Janbandhu, Anjali, Fulekar, M.H.
Journal of hazardous materials 2011 v.187 no.1-3 pp. 333-340
Achromobacter, Bacillus cereus, Sphingobacterium, bacteria, biodegradation, bioremediation, catechol, developing countries, gas chromatography, hydroxybenzaldehyde, mass spectrometry, nucleotide sequences, phenanthrene, polycyclic aromatic hydrocarbons, ribosomal DNA, salicylic acid, sequence analysis, soil, water, India
In developing countries like India, there are many industrial areas discharging effluent containing large amount of polyaromatic hydrocarbon (PAH) which causes hazardous effect on the soil-water environment. The objective of this study was to isolate and characterize high-efficiency PAH-degrading microbial consortium from 3 decade old petrochemical refinery field located in Nagpur, Maharashtra with history of PAH disposal. Based on biochemical tests and 16S rDNA gene sequence analysis the consortium was identified as Sphingobacterium sp., Bacillus cereus and a novel bacterium Achromobacter insolitus MHF ENV IV with effective phenanthrene-degrading ability.

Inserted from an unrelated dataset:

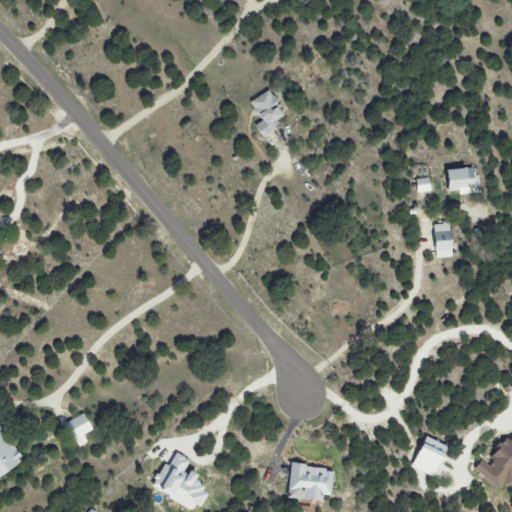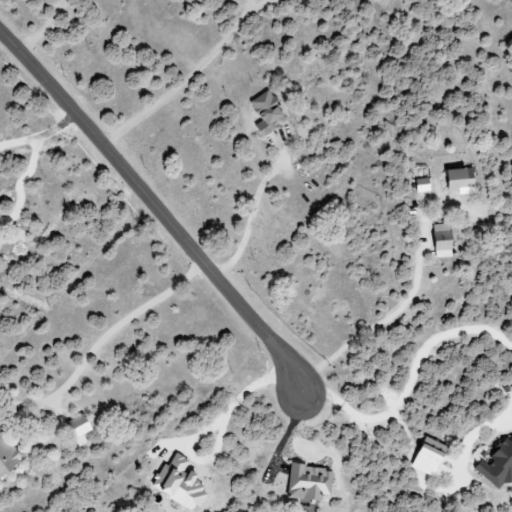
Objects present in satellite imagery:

The biodegradation data of phenanthrene indicates about 100%, 56.9% and 25.8% degradation at the concentration of 100mg/l, 250mg/l and 500mg/l respectively within 14 days. The consortium and its monoculture isolates also utilized variety of other hydrocarbons for growth. To best of our knowledge this is the first time that Achromobacter insolitus has been reported to mineralize phenanthrene effectively. GC–MS analysis of phenanthrene degradation confirmed biodegradation by detection of intermediates like salicylaldehyde, salicylic acid and catechol. All the results indicated that the microbial consortium have a promising application in bioremediation of petrochemical contaminated environments and could be potentially useful for the study of PAH degradation and for bioremediation purposes.